Jiang Wei’s works use unique lines and colour treatments to create a sense of perpetual motion. In contrast to Van Gogh, who conveys the vividness and vitality of natural scenes through swirling, undulating, and rapid brushstrokes and dense curves to imply movement, Jiang Wei’s art shows a clearer influence from traditional Chinese painting and calligraphy. His creative approach lacks some of the straightforwardness of Western art, embracing more of the subtlety found in Eastern aesthetics. The free and flamboyant ends of his brushstrokes possess the dramatic fluctuations akin to Chinese master Wang Xizhi’s cursive script, exuding a beauty of ever-changing vigour. The balance of density and openness and the interplay of void and solid in his paintings are deeply influenced by Song Dynasty literati paintings. Although he completely abandons the elegant colour combinations of classical Chinese art, favouring emotionally driven, intense expressionist colours, he achieves an extremely harmonious result on the canvas. This fusion perfectly unites the Eastern and Western reverence for nature and the pursuit of the essence of life.

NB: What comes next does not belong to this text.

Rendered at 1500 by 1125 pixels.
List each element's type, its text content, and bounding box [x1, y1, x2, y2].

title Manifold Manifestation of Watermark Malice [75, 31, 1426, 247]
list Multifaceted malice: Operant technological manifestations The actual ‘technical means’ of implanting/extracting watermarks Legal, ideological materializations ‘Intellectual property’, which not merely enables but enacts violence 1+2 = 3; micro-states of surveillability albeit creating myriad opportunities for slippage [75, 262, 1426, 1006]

Contemporary Chinese-Canadian artist Matthew Wang, whose fate mirrors that of Jiang Wei, has also garnered significant attention. Wang, like Van Gogh, succumbed to an early death, evoking a sense of lament due to his prolonged struggle with depression. His still life works show clear influences not only from Van Gogh but also from David Hockney and Henri Matisse. While Wang’s creative process reflects a deep absorption of post-Impressionist Western art, Jiang Wei’s art is a pure, outward eruption of emotional expression. Initially, my interest in collecting Jiang Wei’s works was driven by sympathy. His teacher, Mr. Lai Shengyu, a member of our artist group, provided continuous support and assistance for over a decade, helping him seek medical treatment for his schizophrenia. However, after long-term observation and study of his work, I believe that Jiang Wei does not need more sympathy; his work deserves to be professionally presented and seen by a broader audience. We often lament the premature demise of fleeting geniuses while ignoring the blazing fires of life around us. This exhibition’s purpose is to bring Jiang Wei’s work to Van Gogh’s homeland, the Netherlands, for the first time, seeking an emotional resonance that belongs to our era.

By Selena Yang, curator of the exhibition

Jiang Wei, born in 1983 in Liaoning, China, currently resides in Beijing. He graduated in 2007 from the School of New Media Art and Design at Beihang University with a major in Painting. He previously worked as a UX Designer. Due to a long-term struggle with schizophrenia, he began dedicating himself full-time to oil painting in 2019. In recent years, his works have been collected by prominent Chinese collectors and art professionals.